Pick out 1-5 contigs that you find interesting based on the tool predictions. Grab their sequences from the contig fasta file and go to the BLAST website. Pick out one or two BLAST flavours that you deem appropriate and BLAST the interesting contigs. If you have questions about running BLAST, don’t hesitate to ask one of us. What kind of organisms do you find in your hits?
We might also want to take a look at which tools make the most similar predictions. For this, we will make a distance matrix and a correlation matrix.
Challenge: Distance and Correlation Matrices
Find out which tools make the most similar predictions by making a euclidean distance matrix and a preason correlation matrix for all four tools.
Hint Don’t forget to exclude the first column from the distance and correlation functions.
Solution
# Make a euclidean distance matrix for binary annotation > pred.t <- t(pred[,2:5]) > dist.binary<-dist(pred.t, method="euclidean") # Make a euclidean distance matrix for continuous annotation > predScores.t <- t(predScores[,2:5]) > dist.cont<-dist(predScores.t, method="euclidean") # Make a correlation matrix for continuous annotation > dist.corr<-as.dist(cor(predScores[,2:5], method='pearson'))
Finally, let us calculate, for each tool, the sensitivity metric. Sensitivity is a measure for how many of the viral sequences are detected compared to how many viral sequences are in the dataset.

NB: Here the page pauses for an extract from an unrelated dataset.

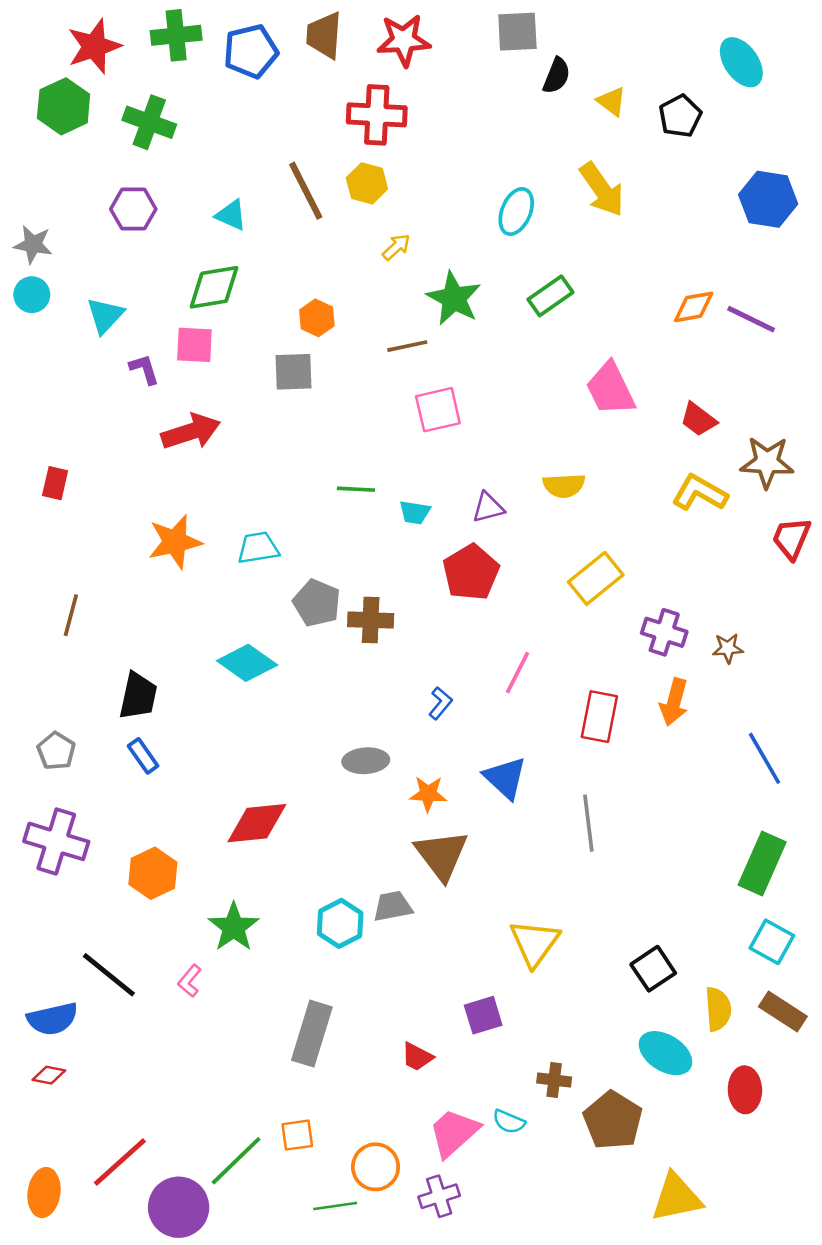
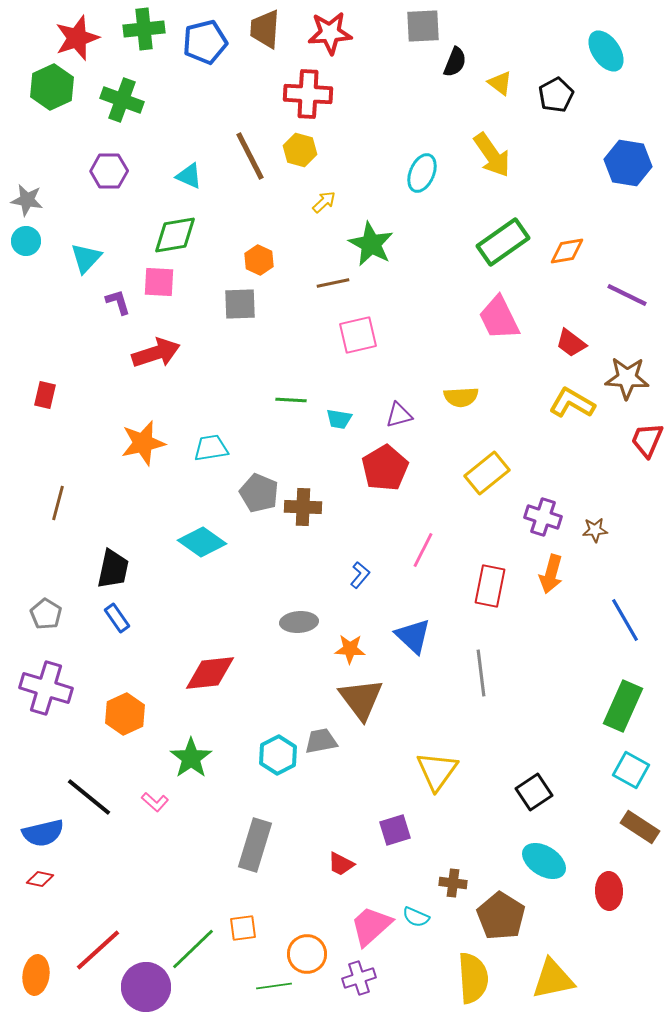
green rectangle: (550, 296) -> (503, 242), moved, size x1.4
purple line: (751, 319) -> (627, 295), moved
pink L-shape: (190, 981) -> (155, 802), turned -88
yellow semicircle: (718, 1009) -> (473, 978), moved, size x1.4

So, if True Positives (TP) are correctly annotated viral sequences, and False Negatives (FN) are viral sequences that were not detected by a tool, then: Sensitivity= TP/(TP+FN)
Challenge: Sensitivity
Calculate the sensitivity for each tool. Since we are working with a viromics dataset, you can assume all sequences are viral.
Hint For VirFinder and DeepVirFinder, use a score of >0.5.
Solution
# PPR-Meta > number_of_detected_contigs/number_of_contigs # VirFinder > number_of_detected_contigs/number_of_contigs # DeepVirFinder > number_of_detected_contigs/number_of_contigs # VirSorter: number of sequences annotated as viral > sum(predVirSorter$pred==1) > sum(predVirSorter$pred==1)/number_of_contigs
If you have some extra time before our shared discussion, you can make some additional heatmaps for different ranges of contigs. You can also try and see how the correlation matrix changes when you include only longer/shorter contigs.
For the second part of this section, we will have a shared discussion about our research projects and how to choose the right tool for our purposes.
Key Points
The different tools often agree, but often disagree on whether a contig is viral. This is to an extent affected by the length of the contig.
Even for current state-of-the-art tools, getting a high sensitivity is hard.
Some tools make more similar predictions than others.